City auditor Yvonne Taylor has an office of two. She measures risk and operational deficiencies in the city government. She had a good-natured exchange with council members.

“My budget is $226,000,” she began. “We provide risk assessment, where threats and risks and opportunities are, to make recommendations that will strengthen the work that is being done here by different departments.”

She also keeps the city informed on new regulatory requirements, statutes and ordinances that department heads may not know about. She recently hired a new auditor to replace one that resigned in November.

After councilmembers joked about whether it was the time and place to ask department heads if they have what they need, she responded with good humor.

“In all honesty, I will say that no, I do not have adequate staff to cover the entire city of Clearwater,” she said with a laugh. “Due to budget constraints, it is what it is. We make do with the resources we have.”
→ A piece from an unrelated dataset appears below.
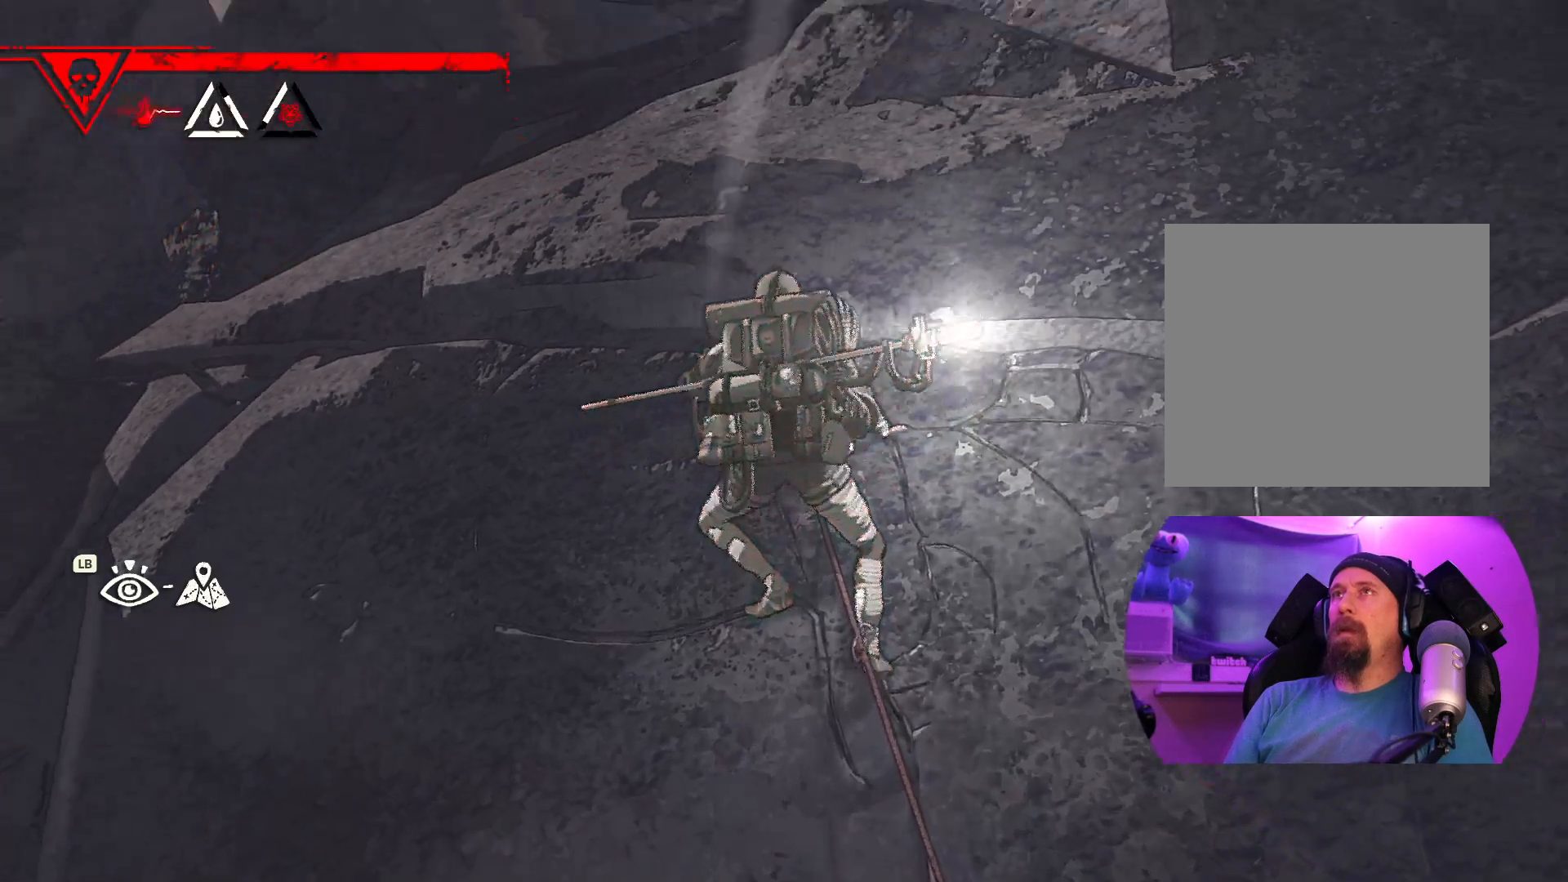
{"dt_ms": 500, "buttons": [], "left_stick": "center", "right_stick": "center", "events": [[50, "right_stick", "center"], [200, "L1", "down"], [317, "L1", "up"]]}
Denise Sanders, director of Economic Development and Housing, told the council that her department has 11 fulltime employees that provide affordable housing services, make possible the construction of single family and multi-family residences, and provide other services to businesses. Much of her budget is funded via federal grants.

Dan Mayer, the city’s IT director, told councilmembers that his department supports and maintains city computer and communications systems with software updates, maintenance, and upgrades to networks. His department’s 2020 budget is slated to be $8.8 million, a 7% increase from this year.

The increase came from new software and maintenance contracts with tech companies, an expensive exercise.

“We also launched the upgrade of (the city’s) payroll system,” as well as increased camera systems and other security, improvements to Granicus, the online streaming of government meetings, and other projects.

Clearwater Library Director Jennifer Obermaier told the council that her department manages a collection of “more than half a million items in five locations.”

The department has 84 fulltime staff, and her budget request includes $700,000 for the purchase of new books and other lending materials. In the past, the library lent books physically to patrons, but has over the years seen an increase in the borrowing of digital content via the Internet.

The City Council also learned about Obermaier’s program called “Thingamabrary,” which has broadened the kinds of things the public can borrow from the library.

Using their library cards, patrons can borrow hand tools, board games, ukulele kits, and even Wi-Fi hotspots that patrons can take home or on vacation for 28 days at a time.